[LISTED ENTRIES]
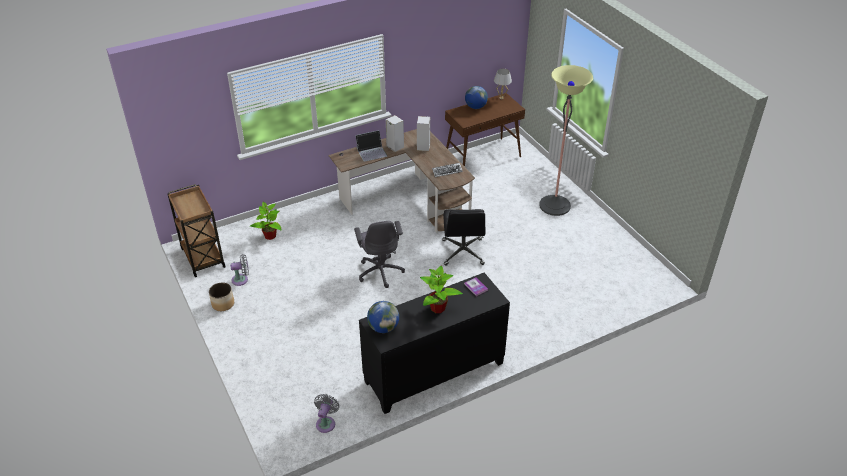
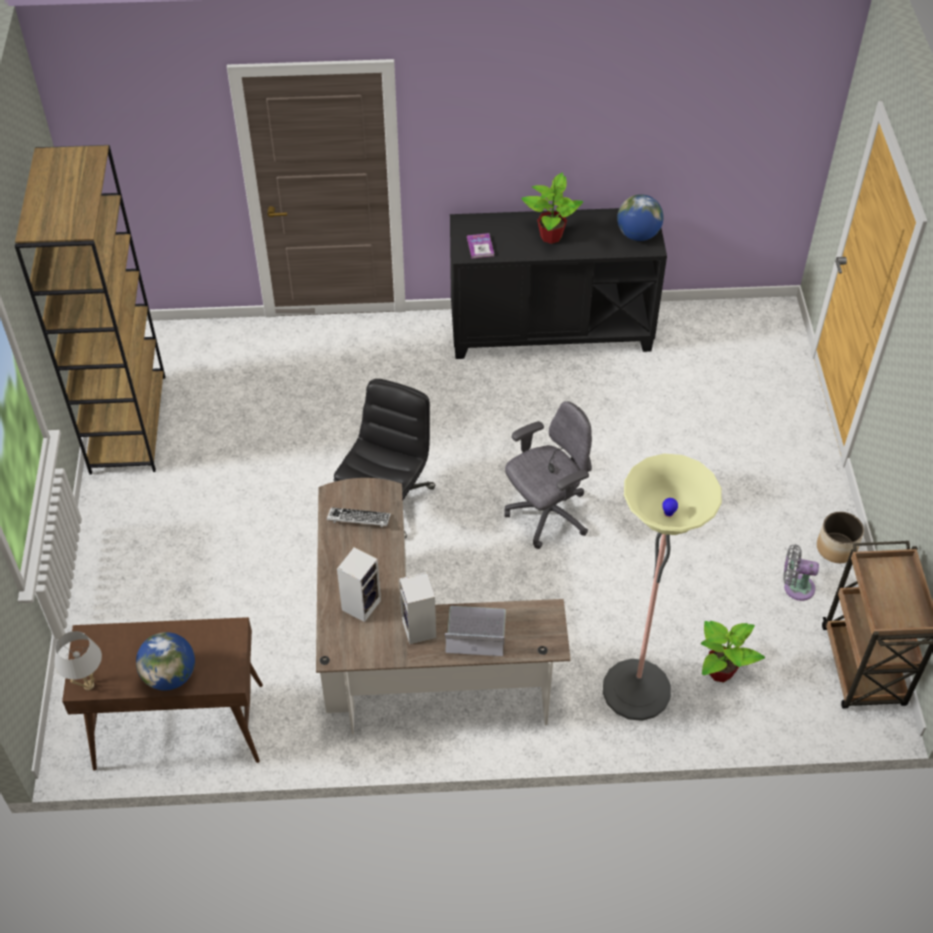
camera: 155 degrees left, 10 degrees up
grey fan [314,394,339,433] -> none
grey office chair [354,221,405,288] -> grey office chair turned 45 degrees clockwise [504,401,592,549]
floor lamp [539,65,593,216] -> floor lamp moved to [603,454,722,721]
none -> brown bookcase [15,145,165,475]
[/LISTED ENTRIES]
Output all of the records exactly as they appear above, but not the pictures.

SOLUTION TO THIS PROBLEM>
camera: 155 degrees left, 10 degrees up
grey fan [314,394,339,433] -> none
grey office chair [354,221,405,288] -> grey office chair turned 45 degrees clockwise [504,401,592,549]
floor lamp [539,65,593,216] -> floor lamp moved to [603,454,722,721]
none -> brown bookcase [15,145,165,475]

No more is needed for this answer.